Nel tempo dell’eccesso narrativo, abitare resta uno degli ultimi atti autentici di costruzione identitaria. Non come gesto funzionale, ma come tensione estetica, come ansia formale, come desiderio organizzato. In questa traiettoria si colloca La casa del silenzio imperfetto, mostra ideata da HoperAperta, piattaforma ibrida che da anni muove tra arte, design e architettura con progetti mai ovvi, qui in collaborazione con Confindustria Salerno e ospitata dal 21 maggio al 31 agosto 2025 negli spazi della Pinacoteca Provinciale di Palazzo Pinto, cuore nobile del centro storico cittadino.
Non è una mostra sulla casa. È una casa fatta mostra. Un dispositivo installativo dove l’intimità viene esposta, la domesticità smembrata, l’abitare restituito alla sua dimensione ambigua: accogliente e disturbante, piena e mancante, ordinata e implosa. A guidare il progetto curatoriale, Maurizio Barberis e Patrizia Catalano, che elaborano un percorso privo di gerarchie, disseminato di episodi visivi e testuali, in cui la figura del collezionista – flâneur ossessivo, archivista dell’invisibile – diventa l’anima inquieta dello spazio espositivo.
Il collezionista, qui, non possiede: compone. Non seleziona: stratifica. La mostra è il suo specchio distorto, una topografia del desiderio, fatta di accumulo e imperfezione, dove il design non è complemento d’arredo ma scrittura abitata, dove l’oggetto perde la funzione per farsi racconto.

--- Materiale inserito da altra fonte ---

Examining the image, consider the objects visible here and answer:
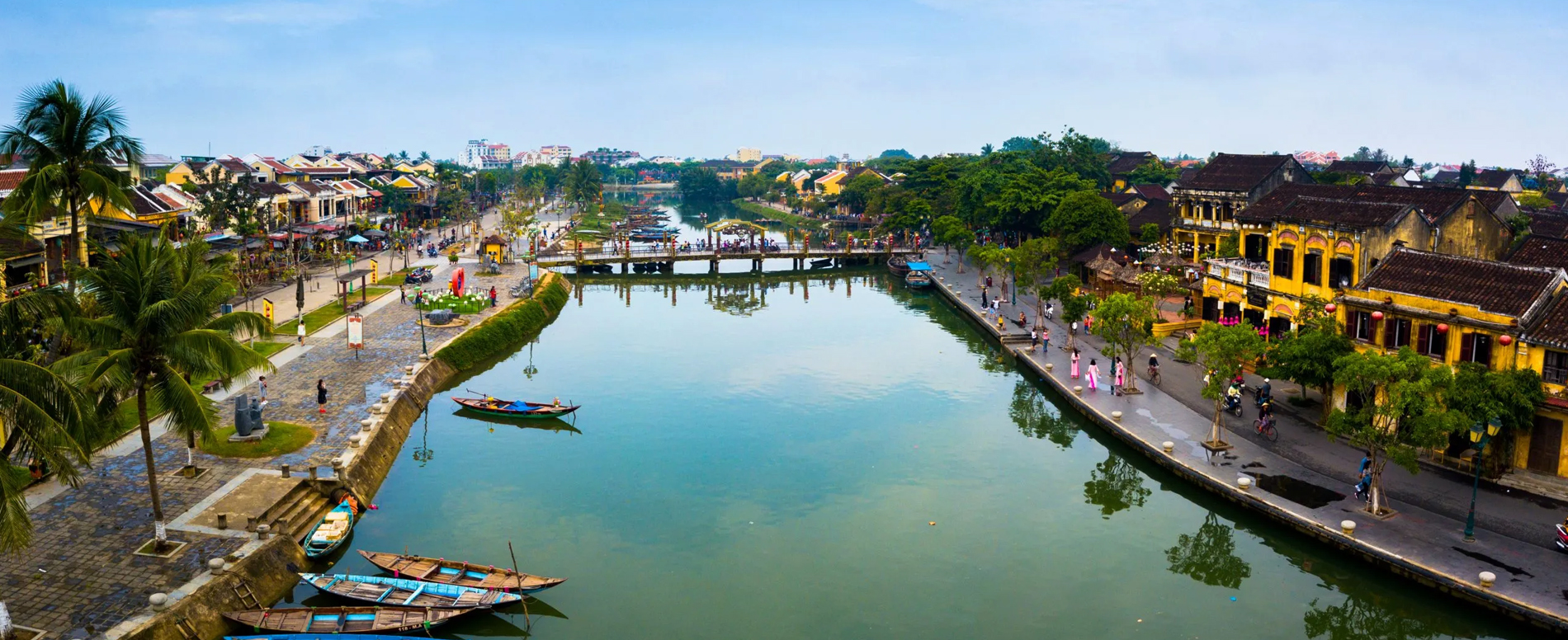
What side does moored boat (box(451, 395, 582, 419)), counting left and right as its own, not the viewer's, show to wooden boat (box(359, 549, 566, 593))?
right

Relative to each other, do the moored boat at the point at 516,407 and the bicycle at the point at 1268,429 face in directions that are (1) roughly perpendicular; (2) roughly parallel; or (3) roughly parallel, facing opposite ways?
roughly perpendicular

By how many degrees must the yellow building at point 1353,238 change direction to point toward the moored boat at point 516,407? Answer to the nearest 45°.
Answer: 0° — it already faces it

Il titolo, La casa del silenzio imperfetto, è dichiarazione programmatica: il silenzio non è quiete, è sospensione. L’imperfezione non è difetto, è respiro. Il progetto si articola in sezioni evocative – La Maison que j’habite, Sei stanze per una casa dal silenzio imperfetto, Dal Giardino delle Delizie di Bosch, Sette pezzi facili – che non offrono rassicurazioni, ma varchi. Ogni stanza è una possibilità, ogni oggetto un’interferenza. Si attraversano funzioni (abitare, sostare, osservare), ma anche materie, stati d’animo, ore del giorno: tutto contribuisce a disegnare un interno psichico, mai neutro, sempre mobile.

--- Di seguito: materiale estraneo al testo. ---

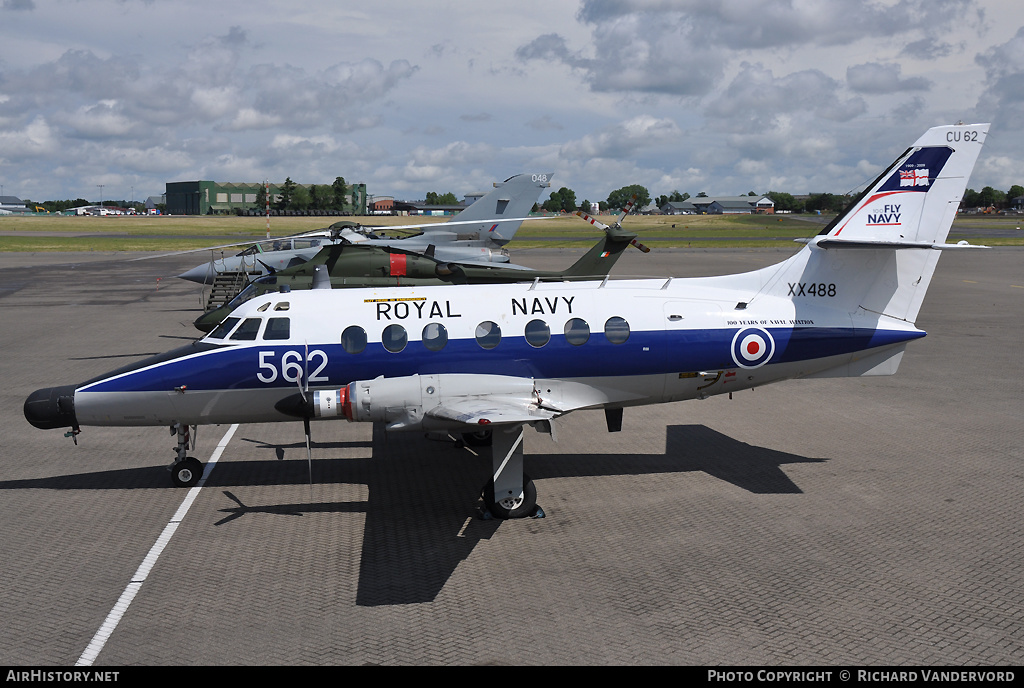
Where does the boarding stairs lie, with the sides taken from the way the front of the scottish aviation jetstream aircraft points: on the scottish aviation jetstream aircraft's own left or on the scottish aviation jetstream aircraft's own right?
on the scottish aviation jetstream aircraft's own right

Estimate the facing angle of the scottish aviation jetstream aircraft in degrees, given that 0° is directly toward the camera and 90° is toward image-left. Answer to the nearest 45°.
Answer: approximately 90°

In mostra, le opere di Mark Anderson, Alfonso Femia, Francesca Grassi, Duccio Grassi, Ugo Marano, Claudia Regge, Giulio Rigoni, Federico Spagnulo, Dorian X, Carmelo Zappulla, tra gli altri, restituiscono un panorama visivo frastagliato e vitale. Nessuna linearità, nessun racconto a tesi: solo frammenti, materiali, citazioni, affioramenti. A sorreggere questa architettura sfuggente, l’intervento decisivo delle aziende del Gruppo Design di Confindustria Salerno, vere co-autrici dell’allestimento. Le materie – legno, marmo, vetro, metallo, luce – sono trattate come linguaggi, articolate in forma di racconto, grazie al lavoro congiunto di realtà come AR.CE.A, Hebanon, Fornace De Martino, Lamberti Design, MT Plex, Grassi Pietre, Q Lighting, e altre, tutte impegnate in un design che non è celebrazione dell’eleganza, ma pratica critica del fare.
Questo lavoro collettivo, inserito nel palinsesto ufficiale della Salerno Design Week 2025 – diretto da Giovanna Basile e Stefania Rinaldi, con il supporto scientifico della Prof.ssa Vittoria Marino – segna una traiettoria diversa nel modo di intendere l’allestimento: non più contenitore ordinato, ma campo aperto di frizioni, abitare come frattura e invenzione.
La casa del silenzio imperfetto si muove così ai margini della definizione, come ogni spazio abitato che non vuole essere solo vissuto ma interrogato. È un gesto curatoriale colto e irregolare, che non ricerca la coerenza, ma l’intensità. Una mostra che non consola, non chiarisce, ma accende – un riflesso obliquo di quella tensione umana che chiamiamo “casa”.